▶ **Exercise**
In the entries that follow, find the line containing "A clear purpose"; from there, copy every line exactly through the line containing "A call to action".

Stored data
========

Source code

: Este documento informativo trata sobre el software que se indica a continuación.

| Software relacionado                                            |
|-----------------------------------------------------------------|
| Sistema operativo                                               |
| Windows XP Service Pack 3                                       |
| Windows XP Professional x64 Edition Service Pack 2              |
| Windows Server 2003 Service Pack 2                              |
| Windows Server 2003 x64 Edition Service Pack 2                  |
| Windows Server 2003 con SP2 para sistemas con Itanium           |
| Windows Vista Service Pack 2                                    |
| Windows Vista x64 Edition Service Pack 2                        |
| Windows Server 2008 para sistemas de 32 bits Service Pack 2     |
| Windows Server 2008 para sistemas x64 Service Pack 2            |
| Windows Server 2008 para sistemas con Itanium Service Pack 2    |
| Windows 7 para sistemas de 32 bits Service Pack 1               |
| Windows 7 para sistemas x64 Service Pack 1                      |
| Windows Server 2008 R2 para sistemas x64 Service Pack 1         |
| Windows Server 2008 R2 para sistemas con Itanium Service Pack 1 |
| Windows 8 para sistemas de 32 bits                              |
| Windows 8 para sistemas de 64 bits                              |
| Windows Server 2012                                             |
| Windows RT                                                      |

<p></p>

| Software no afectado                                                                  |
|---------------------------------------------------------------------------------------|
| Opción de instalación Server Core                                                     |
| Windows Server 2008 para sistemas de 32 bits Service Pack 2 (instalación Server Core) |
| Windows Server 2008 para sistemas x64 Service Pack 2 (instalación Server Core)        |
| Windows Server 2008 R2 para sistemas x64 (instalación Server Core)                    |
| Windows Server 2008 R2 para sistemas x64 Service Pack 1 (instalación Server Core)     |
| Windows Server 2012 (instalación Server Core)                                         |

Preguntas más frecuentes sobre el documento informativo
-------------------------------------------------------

========

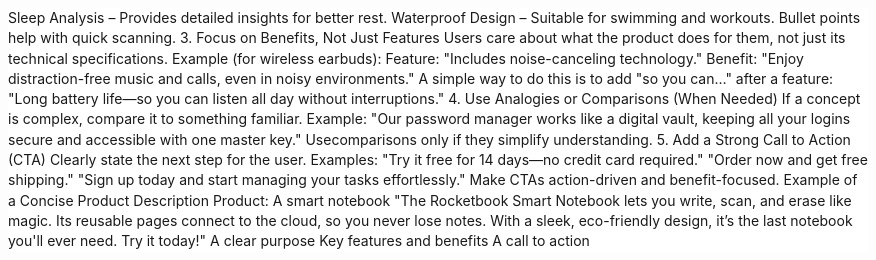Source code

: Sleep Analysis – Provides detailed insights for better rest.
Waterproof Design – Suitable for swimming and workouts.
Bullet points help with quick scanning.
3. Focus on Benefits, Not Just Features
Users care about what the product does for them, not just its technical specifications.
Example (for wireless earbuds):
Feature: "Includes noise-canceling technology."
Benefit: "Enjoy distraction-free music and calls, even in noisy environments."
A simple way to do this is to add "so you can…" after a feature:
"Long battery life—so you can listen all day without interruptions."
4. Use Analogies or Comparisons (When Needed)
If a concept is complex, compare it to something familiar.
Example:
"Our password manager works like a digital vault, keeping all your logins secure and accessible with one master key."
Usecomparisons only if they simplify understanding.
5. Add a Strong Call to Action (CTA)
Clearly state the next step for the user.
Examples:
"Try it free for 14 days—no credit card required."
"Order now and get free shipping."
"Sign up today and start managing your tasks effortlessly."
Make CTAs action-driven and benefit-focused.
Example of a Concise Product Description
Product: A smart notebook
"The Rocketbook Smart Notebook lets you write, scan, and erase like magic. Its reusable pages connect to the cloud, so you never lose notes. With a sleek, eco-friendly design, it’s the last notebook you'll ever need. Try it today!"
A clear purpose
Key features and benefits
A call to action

========

▶ **Worked solution**
A clear purpose
Key features and benefits
A call to action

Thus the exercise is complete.